→ Textabschnitt
▬▬▬
[Rezension] Chris Kraus: Sommerfrauen, Winterfrauen
Mittwoch, 5. September 2018
Der neue Roman von Chris Kraus
Der Autor von „Das kalte Blut“ bringt ein neues Buch heraus. Ich bin gespannt. Netterweise hat mir der Diogenes Verlag ein Leseexemplar zur Verfügung gestellt.
Jonas, Ende 20, ist Regiestudent und fliegt nach New York. Es ist das Jahr 1996. Jonas soll alles organisieren für seine Mitstudenten, die zwei Wochen später nachkommen. Kostenlose Unterkunft ist vor allem gefragt. Er selber wohnt erst einmal bei einem Bekannten seines Professors. Jeremiah Fulton. Dieser wohnt in einer nicht ganz ungefährlichen Gegend. Schon bei seiner Ankunft wird Jonas überfallen. Trotz sehr widriger Umstände richtet sich Jonas in der vor Unrat verwüsteten Wohnung ein.
Die Filmstudenten sollen in New York einen Film über Sex drehen. So sind jedenfalls die Anfangsüberlegungen.
Mah ist die Freundin von Jonas. Sie arbeitet in einem Hospiz, hat ihre Organe seitenverkehrt im Körper verteilt und ist manisch eifersüchtig. Sie hat Jonas im Krankenhaus kennengelernt, als man ihm nach einem Motorradunfall den Schädel wieder zusammengeflickt hat. Jonas hat überlebt, der Fahrer des Motorrades leider nicht.
Wir sind jetzt seit drei Jahren zusammen. Seit über drei Jahren. Wir sehen keine Risse, fangen aber an zu lauschen. Hin und wieder knackt da was.
▬▬▬
(Datenauszüge)
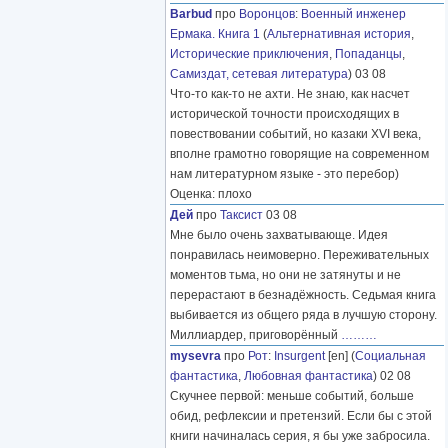
Barbud
про
Воронцов
:
Военный инженер
Ермака. Книга 1
(
Альтернативная история
,
Исторические приключения
,
Попаданцы
,
Самиздат, сетевая литература
) 03 08
Что-то как-то не ахти. Не знаю, как насчет
исторической точности происходящих в
повествовании событий, но казаки XVI века,
вполне грамотно говорящие на современном
нам литературном языке - это перебор)
Оценка: плохо
Дей
про
Таксист
03 08
Мне было очень захватывающе. Идея
понравилась неимоверно. Переживательных
моментов тьма, но они не затянуты и не
перерастают в безнадёжность. Седьмая книга
выбивается из общего ряда в лучшую сторону.
Миллиардер, приговорённый
………
mysevra
про
Рот
:
Insurgent
[en] (
Социальная
фантастика
,
Любовная фантастика
) 02 08
Скучнее первой: меньше событий, больше
обид, рефлексии и претензий. Если бы с этой
книги начиналась серия, я бы уже забросила.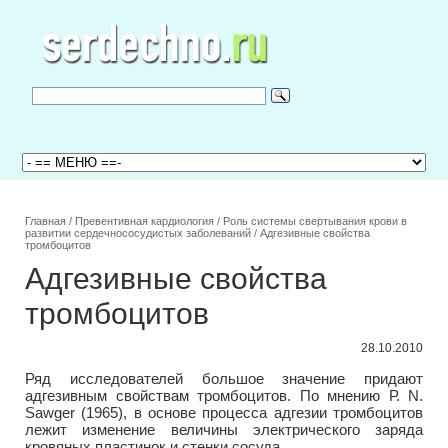
Главная
/
Превентивная кардиология
/
Роль системы свертывания крови в
развитии сердечнососудистых заболеваний
/
Адгезивные свойства
тромбоцитов
Адгезивные свойства
тромбоцитов
28.10.2010
Ряд исследователей большое значение придают
адгезивным свойствам тромбоцитов. По мнению Р. N.
Sawger (1965), в основе процесса адгезии тромбоцитов
лежит изменение величины электрического заряда
кровяных пластинок и стенки сосуда.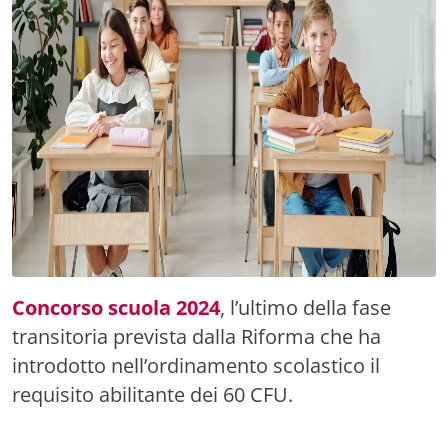
Concorso scuola 2024
, l’ultimo della fase
transitoria prevista dalla Riforma che ha
introdotto nell’ordinamento scolastico il
requisito abilitante dei 60 CFU.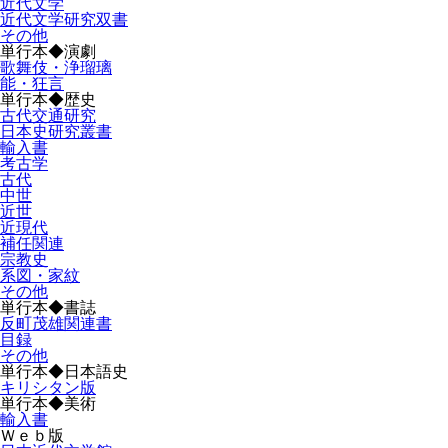
近代文学
近代文学研究双書
その他
単行本◆演劇
歌舞伎・浄瑠璃
能・狂言
単行本◆歴史
古代交通研究
日本史研究叢書
輸入書
考古学
古代
中世
近世
近現代
補任関連
宗教史
系図・家紋
その他
単行本◆書誌
反町茂雄関連書
目録
その他
単行本◆日本語史
キリシタン版
単行本◆美術
輸入書
Ｗｅｂ版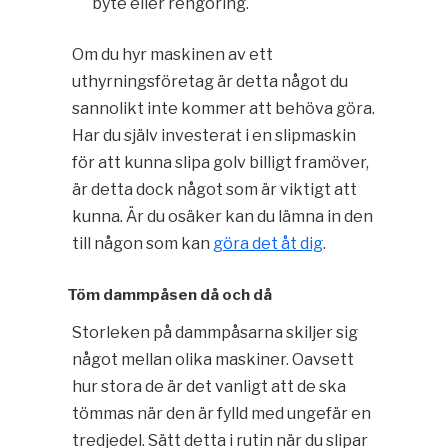
byte eller rengöring.
Om du hyr maskinen av ett
uthyrningsföretag är detta något du
sannolikt inte kommer att behöva göra.
Har du själv investerat i en slipmaskin
för att kunna slipa golv billigt framöver,
är detta dock något som är viktigt att
kunna. Är du osäker kan du lämna in den
till någon som kan
göra det åt dig
.
Töm dammpåsen då och då
Storleken på dammpåsarna skiljer sig
något mellan olika maskiner. Oavsett
hur stora de är det vanligt att de ska
tömmas när den är fylld med ungefär en
tredjedel. Sätt detta i rutin när du slipar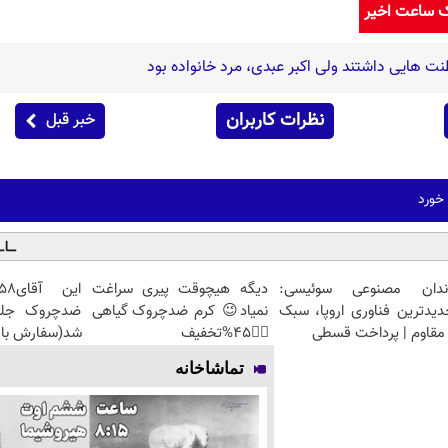
ک ساعت اخیر
 هایی داشتند ولی اکبر عبدی، مرد خانواده بود
نظرات کاربران
خبر قبل
 خورد
ندان مصنوعی سوئیسی:
دیگه هیچوقت پیری سراغت
دیدترین فناوری اروپا، سبک
نمیاد😉 کرم ضدچروک گیاهی
مقاوم | پرداخت قسطی
👈🏻45%تخفیف
شد(سفارش با 
تماشاخانه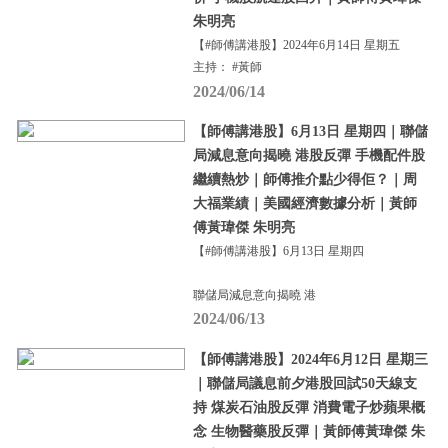
朱明亮
【#師傅講港股】2024年6月14日 星期五
主持： #黃師
2024/06/14
【師傅講港股】6月13日 星期四｜聯儲
局減息意向揭曉 港股反彈 手機配件股
繼續熱炒｜師傅推介點少得佢？｜周
大福業績｜美國經濟數據分析｜黃師
傅黃瑋傑 朱明亮
【#師傅講港股】6月13日 星期四
聯儲局減息意向揭曉 港
2024/06/13
【師傅講港股】2024年6月12日 星期三
｜聯儲局議息前夕港股回試50天線支
持 煤炭石油股反彈 消費電子炒蘋果概
念 生物醫藥股反彈｜黃師傅黃瑋傑 朱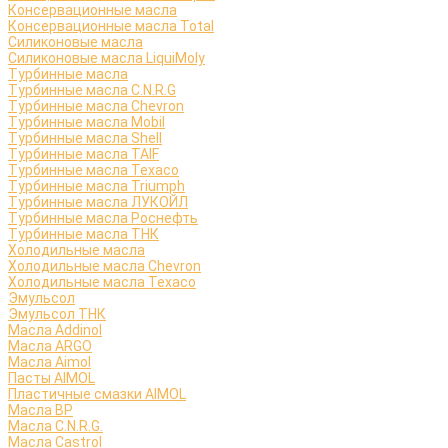
Консервационные масла
Консервационные масла Total
Силиконовые масла
Силиконовые масла LiquiMoly
Турбинные масла
Турбинные масла C.N.R.G
Турбинные масла Chevron
Турбинные масла Mobil
Турбинные масла Shell
Турбинные масла TAIF
Турбинные масла Texaco
Турбинные масла Triumph
Турбинные масла ЛУКОЙЛ
Турбинные масла Роснефть
Турбинные масла ТНК
Холодильные масла
Холодильные масла Chevron
Холодильные масла Texaco
Эмульсол
Эмульсол ТНК
Масла Addinol
Масла ARGO
Масла Aimol
Пасты AIMOL
Пластичные смазки AIMOL
Масла BP
Масла C.N.R.G.
Масла Castrol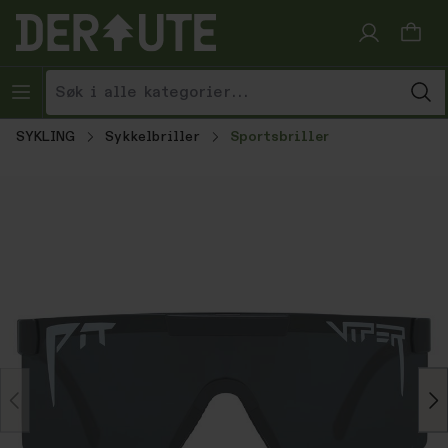
Hopp til innhold
SYKLING
Sykkelbriller
Sportsbriller
Hopp over bildegalleri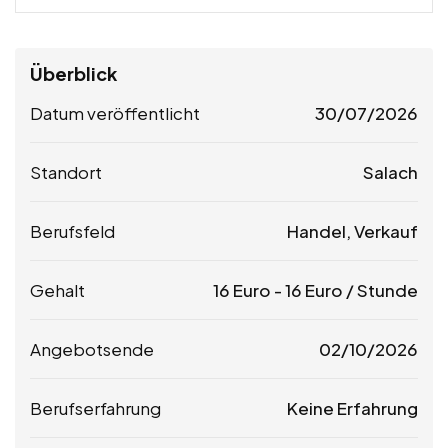
Überblick
Datum veröffentlicht
30/07/2026
Standort
Salach
Berufsfeld
Handel, Verkauf
Gehalt
16
Euro
-
16
Euro
/ Stunde
Angebotsende
02/10/2026
Berufserfahrung
Keine Erfahrung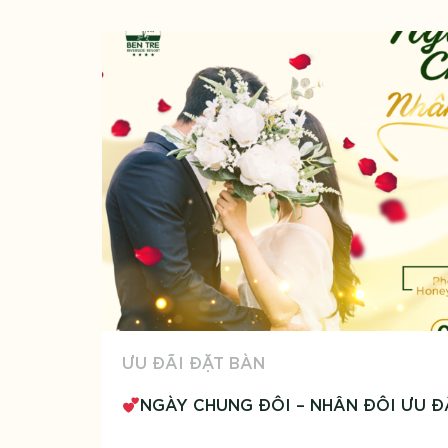
ƯU ĐÃI ĐẶT BÀN
NGÀY CHUNG ĐÔI – NHÂN ĐÔI ƯU Đ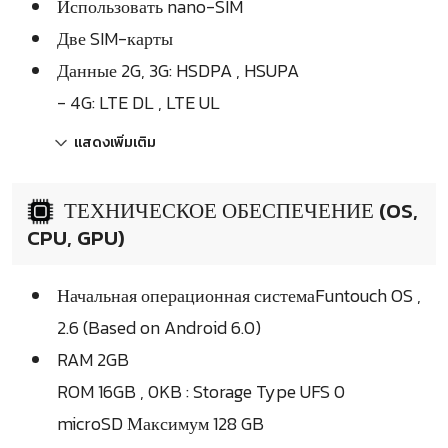
Использовать nano-SIM
Две SIM-карты
Данные 2G, 3G: HSDPA , HSUPA
- 4G: LTE DL , LTE UL
แสดงเพิ่มเติม
ТЕХНИЧЕСКОЕ ОБЕСПЕЧЕНИЕ (OS,
CPU, GPU)
Начальная операционная системаFuntouch OS ,
2.6 (Based on Android 6.0)
RAM 2GB
ROM 16GB , 0KB : Storage Type UFS 0
microSD Максимум 128 GB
▬▬▬
→ Die Aufgabe
Nehmen Sie bitte die Rezension zu „Sommerfrauen, Winterfrauen“ nach ihrem letzten Satz wieder auf und schreiben Sie sie weiter.

→ Antwort
Tante Paula lebt in New York. Sie ist alt und krank und sie ist gar nicht die Tante von Jonas. Sie hat Jonas’ Urgroßvater und Großvater im Krieg kennengelernt, als er in Lettland wütete. Später war sie bei dem Großvater als Kindermädchen angestellt, bis sie nach New York ging und Künstlerin wurde. Sie möchte Jonas unbedingt kennenlernen.
Jonas lernt Tante Paula kennen und ist mehr als verwirrt von den Dingen, die er von ihr über seine Familie lernt. Zwar hat Jonas zu seinem Vater keinen Kontakt mehr, aber auf seinen Großvater läßt er (fast nichts) kommen.
Jonas schreibt während seiner New York Zeit Tagebuch. Seine Tochter findet diese Aufzeichnungen nach Jonas Tod und lernt ihn dadurch etwas besser kennen. Ich habe mir angewöhnt, nach Beendigung eines Buches noch einmal den Anfang zu lesen. Das verhilft mir häufig zu einem besseren Verständnis der Geschichte. So auch in diesem Buch.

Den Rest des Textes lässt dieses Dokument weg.